Мир не закончен и не точен,— Поставь его на пьедестал и надавай ему пощечин, чтоб он из глины мыслью стал. [4]

Нет, неспроста запали в память эти строки. Они, скупые, но столь много в себя вместившие, ждали своего часа — и вот явились, когда сказалась в них нужда. Таково, очевидно, свойство настоящих стихов; для того они, надо полагать, и пишутся или, по крайней мере, должны для того писаться. Строки эти стали как бы постоянным эпиграфом к дальнейшим размышлениям этого и последующих вечеров и дней, стержнем, на который нанизывались мысли, не всегда, впрочем, безукоризненные, шероховатые, с острыми углами, режущими гранями, словно образцы, отбитые в маршруте резким ударом геологического молотка.

Валентин начал издалека и, называя про себя занятие свое критическим краеведением, обнаружил, что до постыдного мало знает о прошлом родной Сибири. Смешно сказать, о войне Алой и Белой розы, о Йорках и Ланкастерах ему было известно куда больше. Ну, Ермак… ну, Ерофей Хабаров… «бродяга к Байкалу подходит…» — вот, пожалуй, и все, что прежде всего приходило в голову. Хрестоматийные фигуры, славные дела… Но там, за дымкой столетий, маячила, оказывается, и иная «хрестоматия». Всеобъемлющее беззаконие являлось вообще чуть ли не нормой жизни старой Сибири. Назначаемые сюда воеводы, губернаторы дичали почти поголовно не то от окружающей дикости, не то от внутренней к этому предрасположенности и совершали удивительные вещи. Так, один из них своим непомерным самодурством и жестокостью довел население вверенного ему края до того, что жители соседнего городка, Верхнеудинска [5], собрали ополчение и, двинувшись ратным походом через Байкал, осадили его иркутскую резиденцию. Другой, задумав, видимо, перенести военно-строевую выправку петербургских проспектов в основанный казаком Похабовым Иркутск, приказывал отпиливать иногда чуть ли не половину дома, чтобы «спрямить» улицу, подгулявшую в смысле ранжира. Возможность беспрепятственно творить произвол доводила власть имущих не только до метафорического, но и до натурального сумасшествия, как это было с начальником нерчинских заводов, вообразившим себя — ни много ни мало — царем Сибири. В таких условиях чумазая и хищная, по выражению историка-демократа Щапова, местная буржуазия, не скрываясь, вела себя на манер худших азиатских деспотов. К примеру, золотопромышленники, желая избавиться от лишних хлопот, приказывали тяжелобольных рабочих попросту выбрасывать куда-нибудь в тайгу, подальше от глаз людских. В свое время стали достоянием гласности случаи, когда одного пораженного гангреной несчастного нашли объедаемым муравьями, а другого — тоже полумертвого и тоже полуобглоданного — вырвали из пасти волка…

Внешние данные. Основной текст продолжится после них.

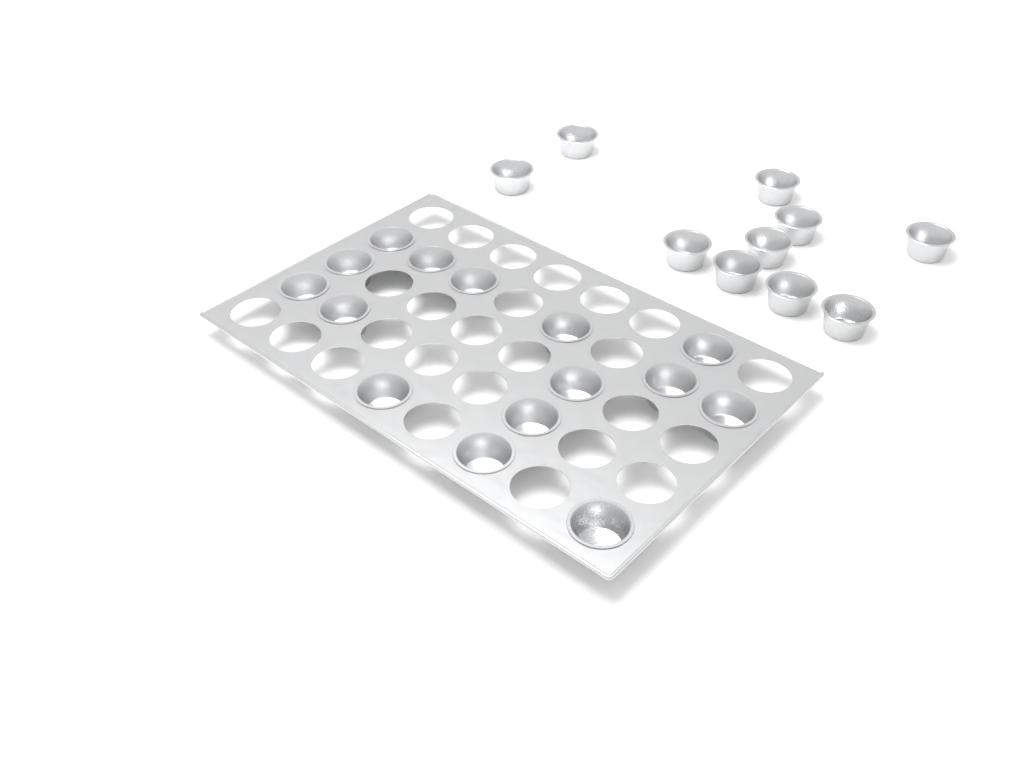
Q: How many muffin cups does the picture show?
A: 25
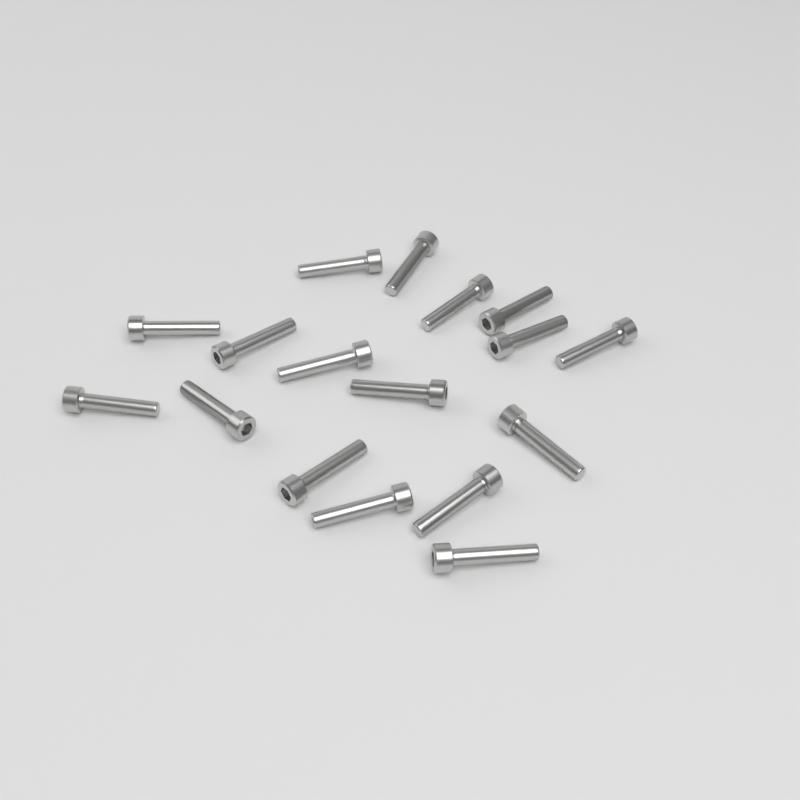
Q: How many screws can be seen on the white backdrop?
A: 17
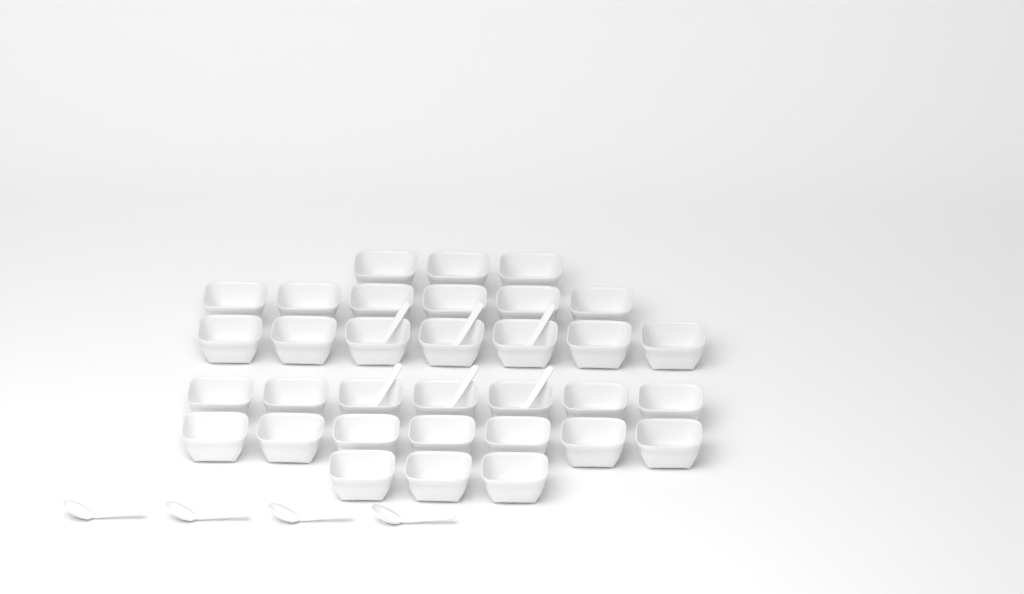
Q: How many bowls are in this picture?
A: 33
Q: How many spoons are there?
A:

Неприятно врезались в память промелькнувшие в одной из старых книг слова Нессельроде: «Сибирь была для России глубоким мешком, в который опускали наши социальные грехи и подонки…» Граф и канцлер, последователь циничнейшего прагматика Меттерниха, ведал, что говорит. Стало быть, сибирскому жителю впору было слезно взмолиться: «Люди добрые, чем же мой дом хуже вашего, что шлете ко мне сюда все, от чего рады избавиться сами?!» Богом и начальством обреченный вместе с чадами и домочадцами жить в «мешке для грехов и подонков», он волей-неволей должен был строить свое существование, применяясь к специфически местному явлению — варначеству. В знаменитом своем словаре Владимир Даль отмечал: «Положить варнакам краюху — уходя на летние работы, пермяки кладут на окно хлеб для сибирских бродяг». Но беглых не только задабривали — их и боялись: огораживались забором, держали цепняков, имели в доме ружьишко, окна закрывали ставнями на железных болтах — «фортификационный» прием, мало известный в Европейской России, на Украине или, допустим, в Белоруссии. Беглых и жалели — сибиряк, сам ссыльнопоселенец или же сын, внук такового, видел в бродяге хоть и небезопасного порой, но все же родственного себе бедолагу — что бы он ни сотворил где-то и когда-то, — ибо кто ж из нас в Сибири вовсе уж без греха…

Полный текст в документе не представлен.